Universal PBM containing all possible 10-mer binding sites, bound by the S. cerevisiae TF Cbf1 expressed with a glutathione S-transferase (GST) epitope tag. Above is a schematic showing the three main stages of each experiment: primer annealing, primer extension, and protein binding. Beneath are zoom-in images of each stage for the same microarray, scanned at different wavelengths: Cy5-labeled universal primer, Cy3-labeled dUTP and Alexa488-conjugated a-GST antibody. Fluorescence intensities are shown in false color, with blue indicating low signal intensity, green indicating moderate signal intensity, yellow indicating high signal intensity, and white indicating saturated signal intensity. The variability observed in the Cy3-dUTP signal is due to differences in the nucleotide composition of each feature. The blank spots are single-stranded negative control probes that do not contain the universal primer sequence.
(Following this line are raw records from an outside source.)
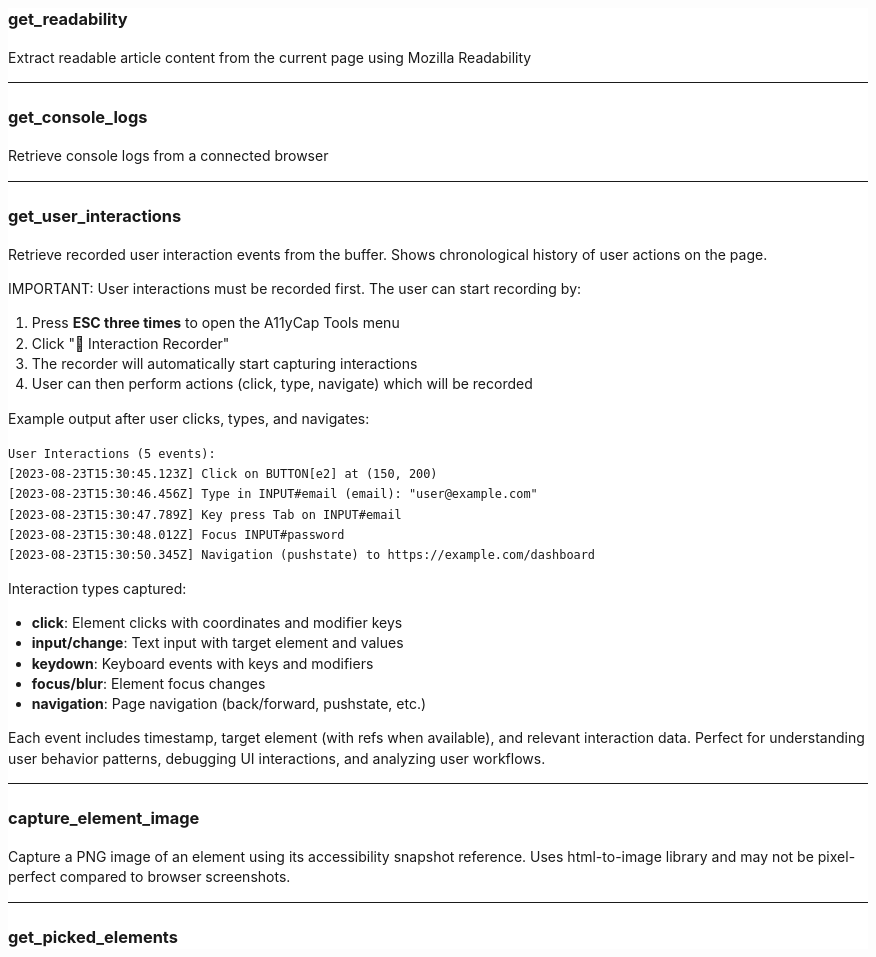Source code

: 
### get_readability

Extract readable article content from the current page using Mozilla Readability

---

### get_console_logs

Retrieve console logs from a connected browser

---

### get_user_interactions

Retrieve recorded user interaction events from the buffer. Shows chronological history of user actions on the page.

IMPORTANT: User interactions must be recorded first. The user can start recording by:
1. Press **ESC three times** to open the A11yCap Tools menu
2. Click "🔴 Interaction Recorder" 
3. The recorder will automatically start capturing interactions
4. User can then perform actions (click, type, navigate) which will be recorded

Example output after user clicks, types, and navigates:
```
User Interactions (5 events):
[2023-08-23T15:30:45.123Z] Click on BUTTON[e2] at (150, 200)
[2023-08-23T15:30:46.456Z] Type in INPUT#email (email): "user@example.com"
[2023-08-23T15:30:47.789Z] Key press Tab on INPUT#email
[2023-08-23T15:30:48.012Z] Focus INPUT#password
[2023-08-23T15:30:50.345Z] Navigation (pushstate) to https://example.com/dashboard
```

Interaction types captured:
- **click**: Element clicks with coordinates and modifier keys
- **input/change**: Text input with target element and values
- **keydown**: Keyboard events with keys and modifiers  
- **focus/blur**: Element focus changes
- **navigation**: Page navigation (back/forward, pushstate, etc.)

Each event includes timestamp, target element (with refs when available), and relevant interaction data. Perfect for understanding user behavior patterns, debugging UI interactions, and analyzing user workflows.

---

### capture_element_image

Capture a PNG image of an element using its accessibility snapshot reference. Uses html-to-image library and may not be pixel-perfect compared to browser screenshots.

---

### get_picked_elements
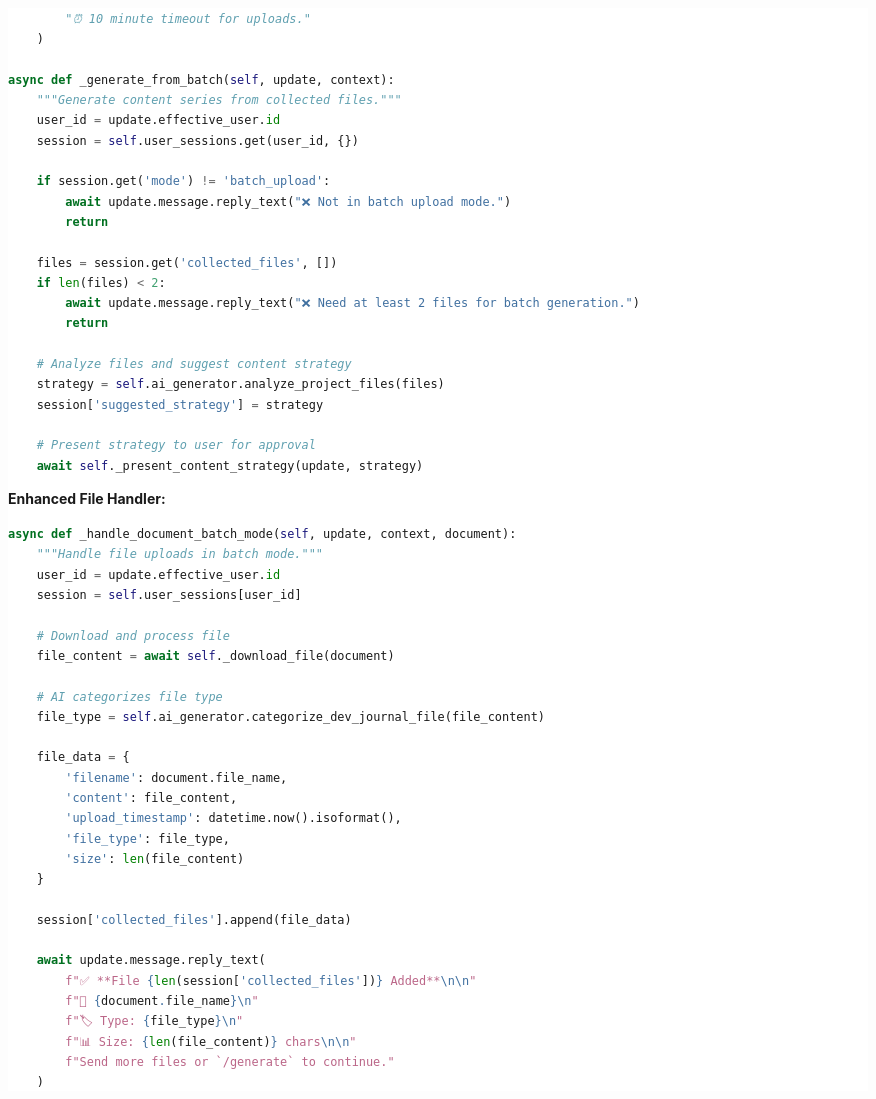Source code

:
```python
        "⏰ 10 minute timeout for uploads."
    )

async def _generate_from_batch(self, update, context):
    """Generate content series from collected files."""
    user_id = update.effective_user.id
    session = self.user_sessions.get(user_id, {})
    
    if session.get('mode') != 'batch_upload':
        await update.message.reply_text("❌ Not in batch upload mode.")
        return
    
    files = session.get('collected_files', [])
    if len(files) < 2:
        await update.message.reply_text("❌ Need at least 2 files for batch generation.")
        return
    
    # Analyze files and suggest content strategy
    strategy = self.ai_generator.analyze_project_files(files)
    session['suggested_strategy'] = strategy
    
    # Present strategy to user for approval
    await self._present_content_strategy(update, strategy)
```

**Enhanced File Handler:**
```python
async def _handle_document_batch_mode(self, update, context, document):
    """Handle file uploads in batch mode."""
    user_id = update.effective_user.id
    session = self.user_sessions[user_id]
    
    # Download and process file
    file_content = await self._download_file(document)
    
    # AI categorizes file type
    file_type = self.ai_generator.categorize_dev_journal_file(file_content)
    
    file_data = {
        'filename': document.file_name,
        'content': file_content,
        'upload_timestamp': datetime.now().isoformat(),
        'file_type': file_type,
        'size': len(file_content)
    }
    
    session['collected_files'].append(file_data)
    
    await update.message.reply_text(
        f"✅ **File {len(session['collected_files'])} Added**\n\n"
        f"📄 {document.file_name}\n"
        f"🏷️ Type: {file_type}\n"
        f"📊 Size: {len(file_content)} chars\n\n"
        f"Send more files or `/generate` to continue."
    )
```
Universal Protein Binding Microarrays

In order to analyze transcription factors from other species, we created a compact, universal PBM that contains all possible sequence variants of a given length k (i.e., all k-mers). Our design is based on de Bruijn sequences, in which all k-mers can be represented in an overlapping manner in an unbiased fashion. To date we have constructed such 'all k-mer' PBMs covering all 10 bp binding sites using high-density Agilent microarrays, enabling us to fit all 1,048,576 10-mers in approximately 44,000 spots. Using these microarrays, we comprehensively determined the binding specificities over a full range of affinities of >500 TFs from a wide range of structural classes and organisms. Our universal PBMs permit the discovery of subtle preferences in transcription factor binding sites (including interdependencies among different positions) and can be used with transcription factors from any species regardless of the level to which its genome has been characterized. We have also examined human and mouse NF-kB dimers using a custom-designed NF-kB PBM that highlighted dimer-specific differences.


SELEX-Seq

Alternatively, one can instead employ in vitro selection and sequencing protocols (e.g., SELEX-Seq) to assay TF DNA binding specificity. Briefly, a TF of interest is incubated with a double-stranded DNA library. Multiple rounds of selection are performed to capture DNA sequences bound specifically by the TF. After each round of selection, the selected ligand is PCR-amplified and purified for use as ligand in the next round. The selected DNAs from each of round of selection, plus an aliquot of the starting library, are sequenced and then analyzed to determine the DNA binding specificity of the TF.